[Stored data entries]
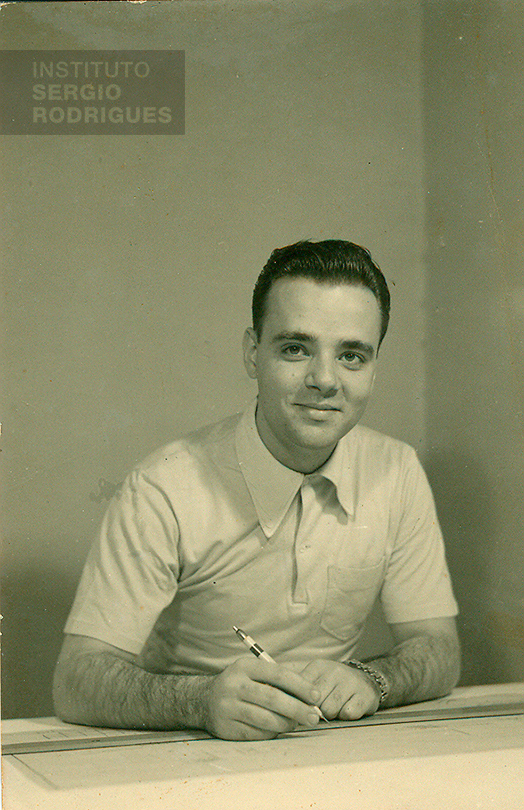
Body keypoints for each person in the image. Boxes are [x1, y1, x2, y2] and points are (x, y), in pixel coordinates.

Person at [53, 239, 460, 741]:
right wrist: (202, 702)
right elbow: (76, 679)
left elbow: (439, 648)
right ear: (253, 353)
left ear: (374, 366)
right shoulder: (163, 486)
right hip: (187, 747)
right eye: (295, 348)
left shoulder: (397, 470)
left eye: (352, 356)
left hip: (323, 743)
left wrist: (372, 679)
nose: (324, 380)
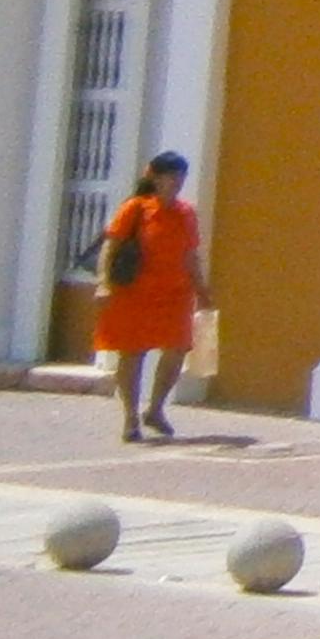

*What this task involves:* Within the entries above, how many lines contain "left"? Respond with the number only.

*Solution to this task:* 6